▶ Text block:
▬▬▬▬▬▬

In April, a bicameral congressional investigation concluded that oil and gas companies had engaged in PR campaigns to “confuse and mislead the public” about climate science while moving to ensure the future use of more fossil fuels.

“Big Oil’s deception campaign evolved from explicit denial of the basic science underlying climate change to deception, disinformation, and doublespeak,” the investigators found.

All of this adds to pressure on the PR firms and ad agencies that represent coal, oil and gas companies and their trade groups.

“Essentially every misleading thing that anyone thinks about climate change began with an ad agency or PR agency working with fossil fuels,” he said.

Meisel said Guterres’ speech is validating for people involved in a movement within the public relations industry who are trying to align their work with their values on climate change. He said the speech also sends a message to those firms that represent fossil fuel companies.

“I think for them this is the sign that it’s time to plan to get out,” he said. “You may not be able to do it tomorrow, but this is the starting gun.”

Meisel said that more than 1,000 agencies in 64 countries have taken the group’s pledge. The largest PR firm on that list is Allison Worldwide, a San Francisco-based company that earns five of five stars on Newsweek‘s ranking of America’s Best Public Relations Agencies.

Allison’s Executive Vice President of Purpose Whitney Dailey told Newsweek that the decision to join the pledge last fall was motivated by both company values and business strategy.

“We are sending a signal to the marketplace and industry that you can do this, you can refuse work from oil, coal and gas and still be profitable,” Dailey said, adding that the pledge demonstrates their climate commitment to potential like-minded clients.

▬▬▬▬▬▬

▶ Recorded data:
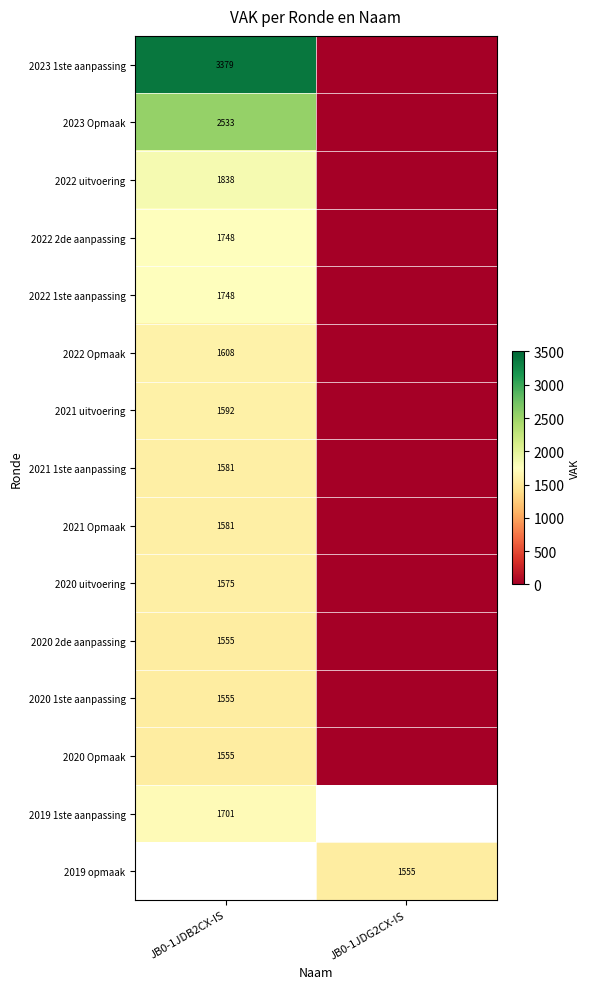

True or false: 2022 Opmaak has a value of 1608 at JB0-1JDB2CX-IS.

True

▬▬▬▬▬▬

▶ Brief: Continue the article on PR agencies and their fossil fuel clients, picking up after its final sentence.

▶ Output for this exercise:
In his address, Guterres made a comparison to what are probably the most famous—if fictional—figures in advertising.

“[Fossil fuel companies] have been aided and abetted by advertising and PR companies, Mad Men—remember the TV series?—fueling the madness,” Guterres said, a reference to the popular long-running AMC series about a Madison Avenue advertising firm in the 1960s.

The Mad Men series finale found lead character Don Draper, a charismatic but morally conflicted ad man who had helped tobacco companies dodge health concerns, rethinking his life at a seaside meditation retreat. The climactic scene left open the question of whether Draper would mend his ways.

Dailey laughed at the Mad Men reference but also used it for a moment of reflection. As members of an industry designed to influence, she said, PR and advertising professionals have an important role to play in social issues like climate change.

“We have the literal ability to shape cultural conversations,” she said. “What type of conversations do we want to be shaping?”